クラッカーを食べるか、ジンジャーエールを少量ずつ飲むことで吐き気を軽減できる場合もありますが、いったん嘔吐が起こると、オンダンセトロンやグラニセトロンなどの薬が必要になることもあります。
乗り物酔いは、動きが大きすぎたときなど、内耳の平衡感覚を制御する部分(半規管など)への刺激が多すぎたときに起こります。また、乗り物酔いは、運動を感知する器官、すなわち、眼、半規管、筋肉の感覚受容器(筋肉と関節の中に存在する神経の末端部分[神経終末]で、体の姿勢に関する情報を脳に伝える)から脳が受け取った情報が互いに矛盾している場合にも起こります。例えば、船旅でよくみられる船酔いは、船が揺れているときに静止しているもの(例えば壁など)をじっと見ているときに起こります。この場合、船が揺れているのに対し、壁は静止しているという点で矛盾が生じています。

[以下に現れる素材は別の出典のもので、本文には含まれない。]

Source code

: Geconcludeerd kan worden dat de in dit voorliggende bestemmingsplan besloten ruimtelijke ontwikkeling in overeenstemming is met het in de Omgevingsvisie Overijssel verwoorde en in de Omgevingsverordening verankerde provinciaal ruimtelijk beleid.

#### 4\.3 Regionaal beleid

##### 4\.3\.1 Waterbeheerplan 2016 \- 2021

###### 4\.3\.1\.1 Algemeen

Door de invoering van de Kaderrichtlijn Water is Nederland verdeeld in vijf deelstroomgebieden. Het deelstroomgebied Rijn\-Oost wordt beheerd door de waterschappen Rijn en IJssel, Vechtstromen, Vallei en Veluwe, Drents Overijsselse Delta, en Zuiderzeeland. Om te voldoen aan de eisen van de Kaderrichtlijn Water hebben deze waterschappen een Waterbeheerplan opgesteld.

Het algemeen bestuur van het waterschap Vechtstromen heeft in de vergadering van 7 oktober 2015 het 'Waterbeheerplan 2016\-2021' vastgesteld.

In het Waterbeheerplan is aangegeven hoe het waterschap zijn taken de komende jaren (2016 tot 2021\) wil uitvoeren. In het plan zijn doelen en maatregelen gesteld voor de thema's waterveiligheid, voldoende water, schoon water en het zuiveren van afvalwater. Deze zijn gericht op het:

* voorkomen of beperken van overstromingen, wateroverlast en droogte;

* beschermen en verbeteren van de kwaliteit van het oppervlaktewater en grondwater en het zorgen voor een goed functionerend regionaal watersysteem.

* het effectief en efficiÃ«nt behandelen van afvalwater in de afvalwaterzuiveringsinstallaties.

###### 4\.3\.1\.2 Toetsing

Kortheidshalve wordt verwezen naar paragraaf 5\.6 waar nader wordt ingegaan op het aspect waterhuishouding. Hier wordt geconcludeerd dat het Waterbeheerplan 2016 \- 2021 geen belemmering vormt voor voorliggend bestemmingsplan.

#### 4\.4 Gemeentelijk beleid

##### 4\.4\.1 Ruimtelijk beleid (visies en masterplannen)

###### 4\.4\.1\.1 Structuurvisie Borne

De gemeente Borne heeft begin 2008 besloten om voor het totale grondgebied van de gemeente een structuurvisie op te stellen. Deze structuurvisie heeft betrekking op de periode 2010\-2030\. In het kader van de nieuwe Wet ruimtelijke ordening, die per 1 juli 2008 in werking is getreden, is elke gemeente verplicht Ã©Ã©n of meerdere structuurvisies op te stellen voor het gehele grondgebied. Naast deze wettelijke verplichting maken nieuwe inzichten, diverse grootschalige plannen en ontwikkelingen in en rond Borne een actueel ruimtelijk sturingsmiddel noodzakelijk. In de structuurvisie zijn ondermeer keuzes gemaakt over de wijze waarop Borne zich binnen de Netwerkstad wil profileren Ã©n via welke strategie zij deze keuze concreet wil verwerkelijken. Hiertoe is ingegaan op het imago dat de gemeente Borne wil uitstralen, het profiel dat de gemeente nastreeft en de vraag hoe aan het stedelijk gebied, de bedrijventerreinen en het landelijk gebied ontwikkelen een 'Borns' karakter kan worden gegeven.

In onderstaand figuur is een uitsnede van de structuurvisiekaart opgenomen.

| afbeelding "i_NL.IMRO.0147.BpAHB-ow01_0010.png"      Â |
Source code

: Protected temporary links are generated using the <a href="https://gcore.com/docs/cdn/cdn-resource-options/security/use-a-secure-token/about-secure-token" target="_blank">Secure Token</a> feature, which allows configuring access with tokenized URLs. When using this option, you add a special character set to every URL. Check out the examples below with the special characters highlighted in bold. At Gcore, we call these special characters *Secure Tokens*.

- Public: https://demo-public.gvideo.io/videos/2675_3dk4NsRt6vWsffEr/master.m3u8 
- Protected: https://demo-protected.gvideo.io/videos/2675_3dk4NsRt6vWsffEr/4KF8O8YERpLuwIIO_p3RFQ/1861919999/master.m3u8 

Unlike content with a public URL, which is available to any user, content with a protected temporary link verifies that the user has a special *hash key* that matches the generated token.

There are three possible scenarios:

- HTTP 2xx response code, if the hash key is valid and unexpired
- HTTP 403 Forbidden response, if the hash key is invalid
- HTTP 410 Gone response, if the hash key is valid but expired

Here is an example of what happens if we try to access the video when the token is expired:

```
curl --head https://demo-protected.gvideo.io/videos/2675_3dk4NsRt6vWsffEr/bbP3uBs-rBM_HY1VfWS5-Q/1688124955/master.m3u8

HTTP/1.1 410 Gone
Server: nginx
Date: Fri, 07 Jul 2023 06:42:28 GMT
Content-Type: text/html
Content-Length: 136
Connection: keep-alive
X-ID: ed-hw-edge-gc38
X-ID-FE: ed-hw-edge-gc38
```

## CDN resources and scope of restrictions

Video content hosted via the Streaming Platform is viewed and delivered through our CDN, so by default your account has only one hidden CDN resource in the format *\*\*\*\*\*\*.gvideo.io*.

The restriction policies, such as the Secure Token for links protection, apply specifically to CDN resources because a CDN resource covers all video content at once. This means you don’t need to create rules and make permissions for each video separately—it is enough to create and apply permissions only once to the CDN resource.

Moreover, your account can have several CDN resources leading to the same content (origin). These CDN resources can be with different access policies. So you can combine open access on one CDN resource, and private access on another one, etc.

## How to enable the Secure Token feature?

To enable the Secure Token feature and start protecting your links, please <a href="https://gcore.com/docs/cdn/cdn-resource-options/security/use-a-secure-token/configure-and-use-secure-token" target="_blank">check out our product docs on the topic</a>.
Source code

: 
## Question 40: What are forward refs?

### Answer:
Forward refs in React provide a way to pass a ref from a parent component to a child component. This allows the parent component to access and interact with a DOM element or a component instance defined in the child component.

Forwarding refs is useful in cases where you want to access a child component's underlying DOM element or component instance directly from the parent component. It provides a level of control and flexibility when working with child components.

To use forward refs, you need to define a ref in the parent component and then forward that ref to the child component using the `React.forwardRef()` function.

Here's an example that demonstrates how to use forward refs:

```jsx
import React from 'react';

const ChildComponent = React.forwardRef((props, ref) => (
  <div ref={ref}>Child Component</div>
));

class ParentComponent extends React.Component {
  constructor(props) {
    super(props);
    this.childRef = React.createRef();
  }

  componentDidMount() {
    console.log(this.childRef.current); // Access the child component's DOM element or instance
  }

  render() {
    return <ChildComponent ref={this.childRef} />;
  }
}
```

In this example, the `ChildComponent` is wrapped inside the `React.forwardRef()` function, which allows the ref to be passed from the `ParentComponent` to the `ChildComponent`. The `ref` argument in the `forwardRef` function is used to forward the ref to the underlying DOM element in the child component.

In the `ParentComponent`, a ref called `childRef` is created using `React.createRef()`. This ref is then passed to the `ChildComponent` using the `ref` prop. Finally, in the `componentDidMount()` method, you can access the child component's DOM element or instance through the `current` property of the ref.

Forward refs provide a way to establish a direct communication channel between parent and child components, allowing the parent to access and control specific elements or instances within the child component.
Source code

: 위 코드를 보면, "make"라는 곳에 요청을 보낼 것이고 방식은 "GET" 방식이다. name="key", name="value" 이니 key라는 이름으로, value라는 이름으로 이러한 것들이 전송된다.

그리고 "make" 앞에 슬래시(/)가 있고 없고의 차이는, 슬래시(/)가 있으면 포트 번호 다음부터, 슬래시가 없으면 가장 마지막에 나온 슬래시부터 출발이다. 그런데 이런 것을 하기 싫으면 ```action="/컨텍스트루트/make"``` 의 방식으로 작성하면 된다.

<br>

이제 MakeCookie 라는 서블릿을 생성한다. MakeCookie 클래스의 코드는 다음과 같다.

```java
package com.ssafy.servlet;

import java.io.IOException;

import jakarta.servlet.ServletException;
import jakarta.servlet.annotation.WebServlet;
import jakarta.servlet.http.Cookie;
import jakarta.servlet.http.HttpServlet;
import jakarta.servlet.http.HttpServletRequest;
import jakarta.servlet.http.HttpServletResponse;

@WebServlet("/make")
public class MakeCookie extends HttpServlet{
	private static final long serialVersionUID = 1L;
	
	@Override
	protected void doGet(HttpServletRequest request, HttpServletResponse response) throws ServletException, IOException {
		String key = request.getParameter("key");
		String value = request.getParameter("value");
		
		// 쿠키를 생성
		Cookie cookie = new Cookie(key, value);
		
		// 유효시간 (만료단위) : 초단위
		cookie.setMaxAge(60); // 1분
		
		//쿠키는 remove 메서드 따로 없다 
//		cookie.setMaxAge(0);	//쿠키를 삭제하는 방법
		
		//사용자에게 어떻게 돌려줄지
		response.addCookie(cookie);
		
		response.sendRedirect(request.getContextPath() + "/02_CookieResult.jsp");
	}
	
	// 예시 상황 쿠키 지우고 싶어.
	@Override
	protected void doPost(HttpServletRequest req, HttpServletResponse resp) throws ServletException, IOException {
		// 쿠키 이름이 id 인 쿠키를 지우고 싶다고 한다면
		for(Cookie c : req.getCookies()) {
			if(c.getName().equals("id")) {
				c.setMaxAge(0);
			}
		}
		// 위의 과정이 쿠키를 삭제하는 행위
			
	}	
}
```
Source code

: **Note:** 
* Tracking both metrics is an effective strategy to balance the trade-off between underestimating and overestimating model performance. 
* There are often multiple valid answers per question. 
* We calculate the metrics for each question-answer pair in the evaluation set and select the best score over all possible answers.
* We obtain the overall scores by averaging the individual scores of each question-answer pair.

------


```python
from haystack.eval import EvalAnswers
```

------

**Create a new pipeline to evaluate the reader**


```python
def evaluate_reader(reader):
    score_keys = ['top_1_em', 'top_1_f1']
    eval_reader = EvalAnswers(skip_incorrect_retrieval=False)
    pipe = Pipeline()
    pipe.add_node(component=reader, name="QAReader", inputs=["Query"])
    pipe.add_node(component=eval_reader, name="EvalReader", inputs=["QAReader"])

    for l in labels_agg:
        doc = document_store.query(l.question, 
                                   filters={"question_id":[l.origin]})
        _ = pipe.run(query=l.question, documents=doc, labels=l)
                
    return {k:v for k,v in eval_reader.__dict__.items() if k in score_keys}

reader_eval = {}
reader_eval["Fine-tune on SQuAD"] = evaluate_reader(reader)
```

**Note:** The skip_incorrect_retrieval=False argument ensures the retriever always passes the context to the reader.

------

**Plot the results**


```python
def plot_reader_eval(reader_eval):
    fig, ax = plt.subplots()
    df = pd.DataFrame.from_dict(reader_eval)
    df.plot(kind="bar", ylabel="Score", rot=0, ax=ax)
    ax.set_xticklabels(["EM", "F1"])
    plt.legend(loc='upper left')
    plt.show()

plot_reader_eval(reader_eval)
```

また、体はじっとしている状態で、激しく動いているものを見ているときでも、脳は矛盾した情報を受け取ります。この種の矛盾は、カメラで撮影した手ぶれのある動画を見たり、コンピュータゲームをプレイしたりしているときなどにも発生します。 乗り物酔いはまた、走っている車に乗っているときや、公園や遊園地などの乗り物に乗っているときにも起こることがあります。宇宙飛行士も乗り物酔いになります。
危険因子
他の人と比べて乗り物酔いになりやすい人もいます。例えば、女性、2~12歳の小児、片頭痛になりやすい人、内耳炎のある人、妊娠しているかホルモン避妊薬を服用している人などで、乗り物酔いが比較的よくみられます。恐怖心や不安感があったり換気が悪かったりすると、乗り物酔いになりやすくなります。遺伝的要因によって乗り物酔いが起こりやすくなることもあります。
乗り物酔いの症状
乗り物酔いの症状は比較的急に始まることがあります。典型的な症状としては、吐き気、嘔吐、腹部の漠然とした不快感があります。顔色が青白くなって、急に冷や汗をかき始めることもあります。めまいや頭痛、疲労が生じることがあり、眠くなったり、集中ができなくなったりします。その他の症状としては(しばしば嘔吐の前兆となります)、唾液の分泌量が増加する、空気を過剰に飲み込む(空気嚥下症)、呼吸が異常に速く深くなる(過換気)などがあります。過換気になると意識が遠のくこともあります。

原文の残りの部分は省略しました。